Camino a su casa lloró y creyó ver, desde un auto, el rostro envejecido pero sonriente de Edgardo, el antiguo novio de su madre.

Los días siguientes merodeó la cuadra del amor de su vida sin atreverse a pasar por la casa, por el pasillo. Después de cinco vueltas a la periferia lo vio bajar de un colectivo.

–Hola.

–Hola.

Los padres de Sebastián no estaban. Atravesaron el pasillo en silencio, abrieron la puerta y se besaron despacio. Mutuamente recorrieron sus cuellos con las lenguas. Cada movimiento de Sebastián era imitado por Gabriel. Se desnudaron en la cocina y torpemente, entre los restos del almuerzo, hicieron el amor. Ambos rieron por la torpeza, por los movimientos inútiles y por la prontitud de los finales.
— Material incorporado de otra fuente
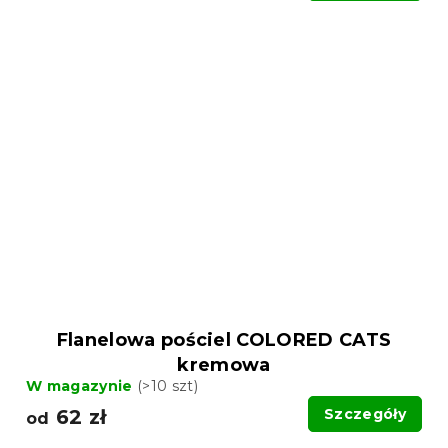
Flanelowa pościel COLORED CATS
kremowa
W magazynie
(>10 szt)
62 zł
Szczegóły
od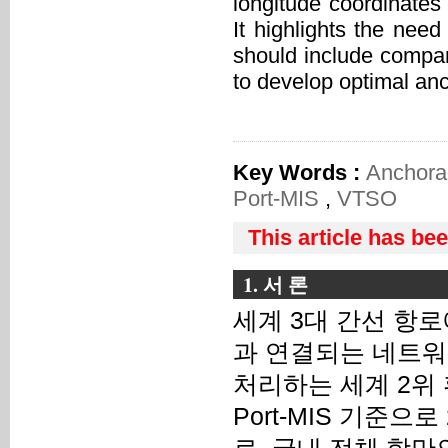
longitude coordinates
It highlights the need
should include compara
to develop optimal anc
Key Words :
Anchor
Port-MIS
,
VTSO
This article has be
1. 서 론
세계 3대 간선 항로
과 연결되는 네트워크
처리하는 세계 2위 환적 
Port-MIS 기준으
Sebastián no hablaba pero Gabriel estaba invadido de sensaciones que tradujo en palabras. Era el encargado de hacer palabras las sensaciones, los nuevos sentimientos. Prometió no casarse e irse a vivir solo. Lo invitó (tiernamente) a compartir un lugar y habló de proyectos juntos: desde la compra de un compact disc hasta un viaje de mochileros al Machu Pichu. Sebastián no hablaba.

Hoy, ocho meses después, Gabriel Giménez serenamente duerme a mi lado. Su respiración es lenta y tiene la mano derecha apoyada sobre su pecho, que se mece pausadamente. En su rostro, hay algunos gestos que se podrían parecer a una sonrisa. Creo que sueña o que, simple y tranquilamente, duerme acompañado. Lo observo cuando faltan veinte minutos para las seis de la mañana. Estuvo casi dos horas contándome su historia: cómo no se fue a vivir solo, cómo no se casó, cómo se lo dijo a Andrea, cómo ella le dio vuelta la cara de un sonoro cachetazo, cómo lloraron, cómo Sebastián Prado se enamoró de otro y cómo no le importó.

Hoy, ocho meses y quince hombres después, Gabriel Giménez me dice que soy el amor de su vida. Y yo le creo (al menos por esta noche).

*Publicado en la antología Cuentistas rosarinos, Editorial de la Universidad Nacional de Rosario, UNR EDITORA, Rosario, 2003.